• **To do**:
**A.** Answer these questions about the GEDI passage:
(i) On what date was GEDI launched?
(ii) How many lasers does the GEDI instrument have, and how many beam ground transects do they produce?
(iii) By what two things are the candidate footprint models stratified?
**B.** Can you repeat the GEDI passage word for word, starting with "Footprint AGBD is derived" and going on through "grasslands, and shrubs."?

See the GEDI04_A ATBD (Kellner et al., 2021) for further details on the uncertainty/calibration analysis applied.
Data Acquisition, Materials, and Methods
The GEDI instrument is aboard the International Space Station (ISS) and its mission aims to characterize ecosystem structure and dynamics to enable improved quantification and understanding of the Earth’s carbon cycle and biodiversity. GEDI is led by the University of Maryland in collaboration with NASA Goddard Space Flight Center. GEDI science data algorithms and products are created by the GEDI Science Team.
The GEDI instrument produces high-resolution laser ranging observations of the 3-dimensional structure of the Earth. GEDI was launched on December 5, 2018, and is attached to the ISS. GEDI collects data globally at the highest resolution and densest sampling of any light detection and ranging (lidar) instrument in orbit to date. The GEDI instrument consists of 3 lasers producing a total of 8 beam ground transects, which consist of ~25 m footprint samples spaced approximately every 60 m along-track. The GEDI beam transects are spaced approximately 600 m apart on the Earth’s surface in the cross-track direction, for an across-track width of ~4.2 km.
Footprint AGBD is derived from linear parametric models that relate GEDI L2A waveform relative height metrics to aboveground biomass estimates from co-located field plots. The GEDI approach to footprint model selection is data-driven. Candidate models are stratified by plant functional type (PFT) and continental region, with natural logarithm or square root transformations on the response and predictor variables. The GEDI footprint models represent the following combination of PFT’s—deciduous broadleaf trees, evergreen broadleaf trees, evergreen and deciduous needleleaf trees, and combinations of woodlands, grasslands, and shrubs.
GEDI footprint AGBD is an L4A data product (GEDI04_A). Models to produce GEDI04_A were developed using field estimates of AGBD colocated with simulated GEDI waveforms derived from discrete-return airborne lidar (Blair and Hofton, 1999; Hancock et al., 2019). The justification for using simulated GEDI waveforms is that few locations on the land surface are associated with field estimates of AGBD that could be used to train GEDI models. Because GEDI is a sampling mission and most field plots are small, GEDI data will not intersect most of these locations during the mission life. Simulated GEDI waveforms are processed to GEDI02_A equivalent relative height (RH) metrics, which are defined as the percentage of the received laser waveform intensity that is less than a given height, where height is computed relative to the elevation of the lowest mode in the waveform (Fig. 2).

• **Information supplied**:
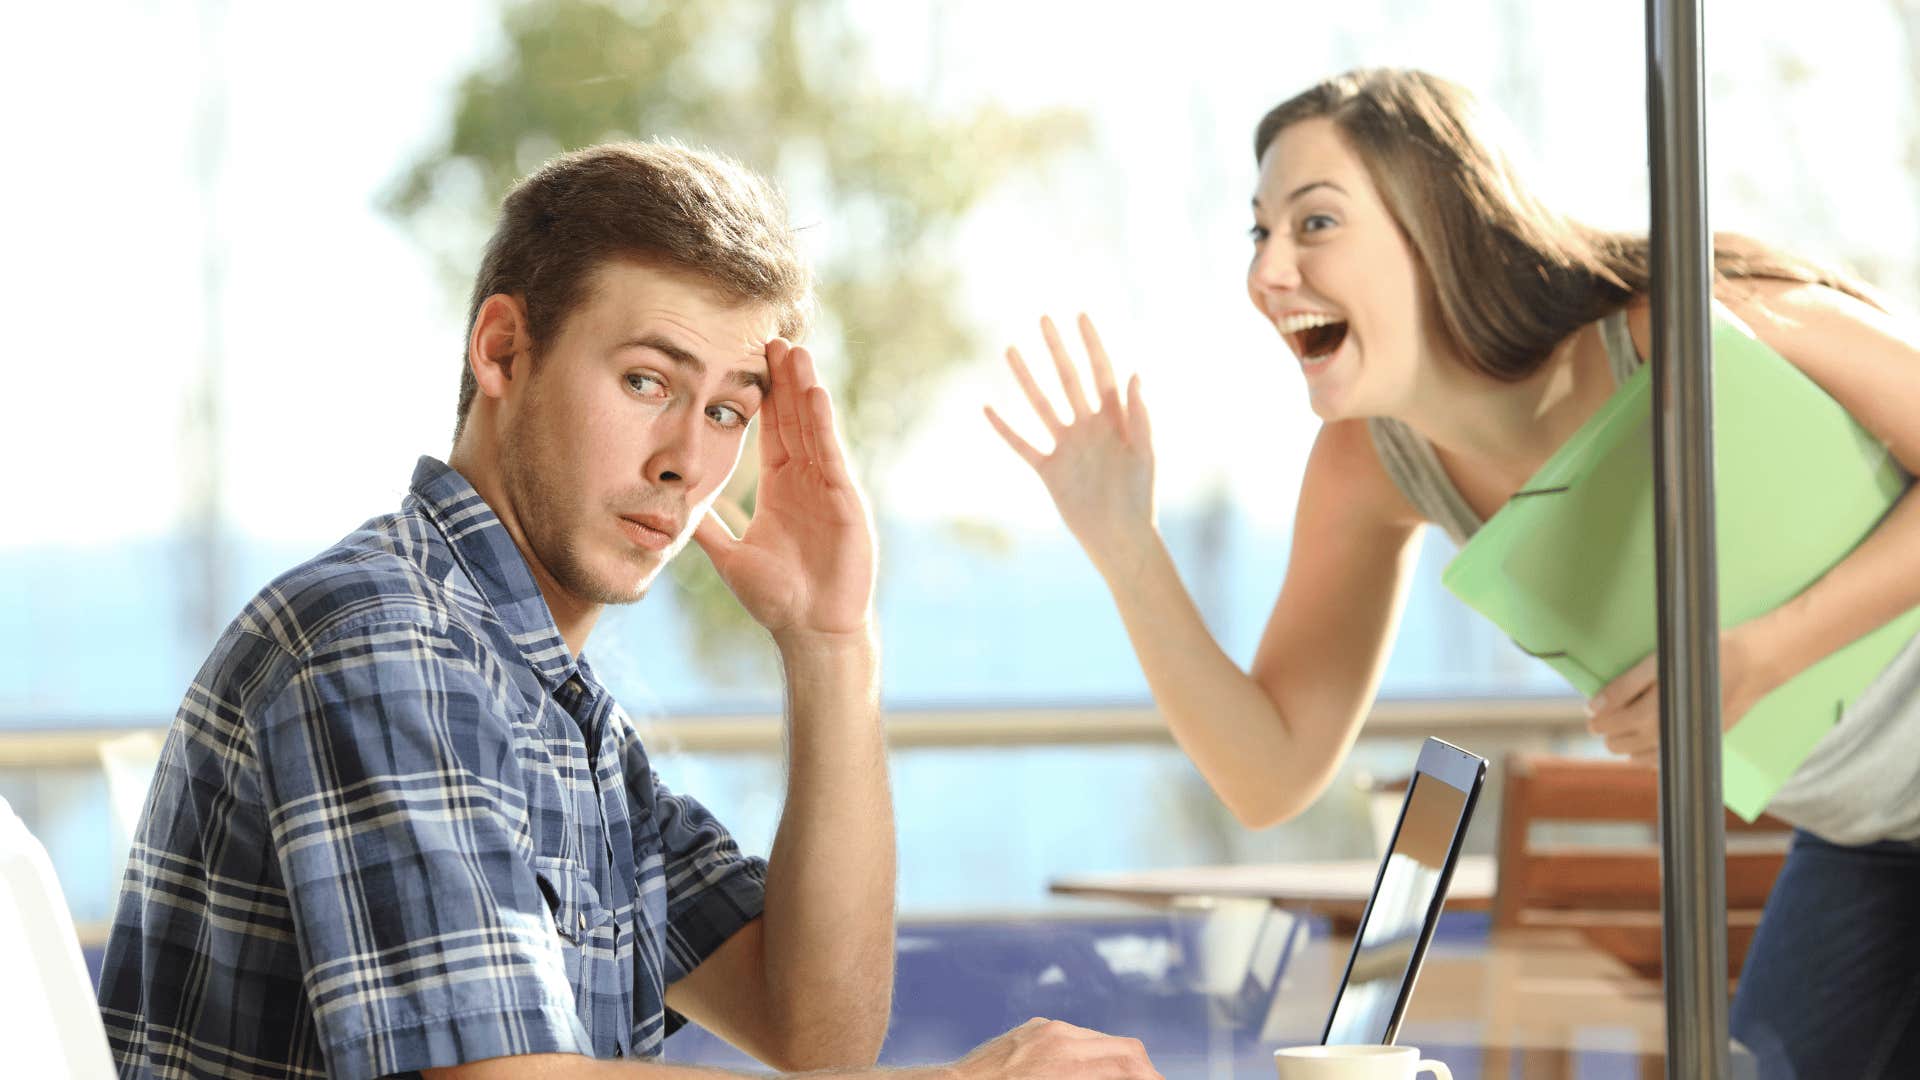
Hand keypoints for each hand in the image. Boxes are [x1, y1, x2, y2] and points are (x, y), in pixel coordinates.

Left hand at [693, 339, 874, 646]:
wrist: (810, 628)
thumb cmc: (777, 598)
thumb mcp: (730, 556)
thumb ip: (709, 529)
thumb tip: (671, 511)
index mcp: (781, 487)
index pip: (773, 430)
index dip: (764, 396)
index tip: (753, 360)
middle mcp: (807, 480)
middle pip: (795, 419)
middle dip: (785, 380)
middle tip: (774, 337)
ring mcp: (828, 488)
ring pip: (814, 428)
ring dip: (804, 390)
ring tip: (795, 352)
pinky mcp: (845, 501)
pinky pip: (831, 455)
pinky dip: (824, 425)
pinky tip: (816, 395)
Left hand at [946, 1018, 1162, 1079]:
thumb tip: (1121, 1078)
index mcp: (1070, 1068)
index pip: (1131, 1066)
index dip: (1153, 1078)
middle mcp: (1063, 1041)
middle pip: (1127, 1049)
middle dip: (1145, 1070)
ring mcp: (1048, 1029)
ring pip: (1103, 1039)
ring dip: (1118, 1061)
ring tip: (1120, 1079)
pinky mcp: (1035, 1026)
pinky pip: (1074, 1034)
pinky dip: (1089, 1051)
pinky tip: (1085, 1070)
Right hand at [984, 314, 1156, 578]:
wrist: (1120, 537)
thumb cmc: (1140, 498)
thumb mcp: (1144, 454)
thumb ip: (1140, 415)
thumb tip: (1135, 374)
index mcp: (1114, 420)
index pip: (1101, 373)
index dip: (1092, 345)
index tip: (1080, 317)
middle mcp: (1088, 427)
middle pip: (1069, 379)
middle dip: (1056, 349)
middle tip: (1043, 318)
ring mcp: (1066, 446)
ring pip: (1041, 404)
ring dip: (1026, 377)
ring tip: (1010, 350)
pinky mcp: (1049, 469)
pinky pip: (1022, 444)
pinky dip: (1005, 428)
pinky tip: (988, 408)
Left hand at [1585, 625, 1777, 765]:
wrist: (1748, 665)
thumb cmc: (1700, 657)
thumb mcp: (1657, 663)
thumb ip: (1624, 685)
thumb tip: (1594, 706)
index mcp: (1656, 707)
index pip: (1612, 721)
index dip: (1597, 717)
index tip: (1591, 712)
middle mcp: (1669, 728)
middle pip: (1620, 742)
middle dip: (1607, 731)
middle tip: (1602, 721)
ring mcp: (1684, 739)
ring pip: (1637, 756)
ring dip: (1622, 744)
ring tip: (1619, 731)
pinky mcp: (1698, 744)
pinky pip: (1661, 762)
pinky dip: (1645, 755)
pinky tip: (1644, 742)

• **Answers to the exercise**:
**A.**
(i) December 5, 2018
(ii) 3 lasers, producing 8 beam ground transects
(iii) Plant functional type (PFT) and continental region

**B.**
Footprint AGBD is derived from linear parametric models that relate GEDI L2A waveform relative height metrics to aboveground biomass estimates from co-located field plots. The GEDI approach to footprint model selection is data-driven. Candidate models are stratified by plant functional type (PFT) and continental region, with natural logarithm or square root transformations on the response and predictor variables. The GEDI footprint models represent the following combination of PFT’s—deciduous broadleaf trees, evergreen broadleaf trees, evergreen and deciduous needleleaf trees, and combinations of woodlands, grasslands, and shrubs.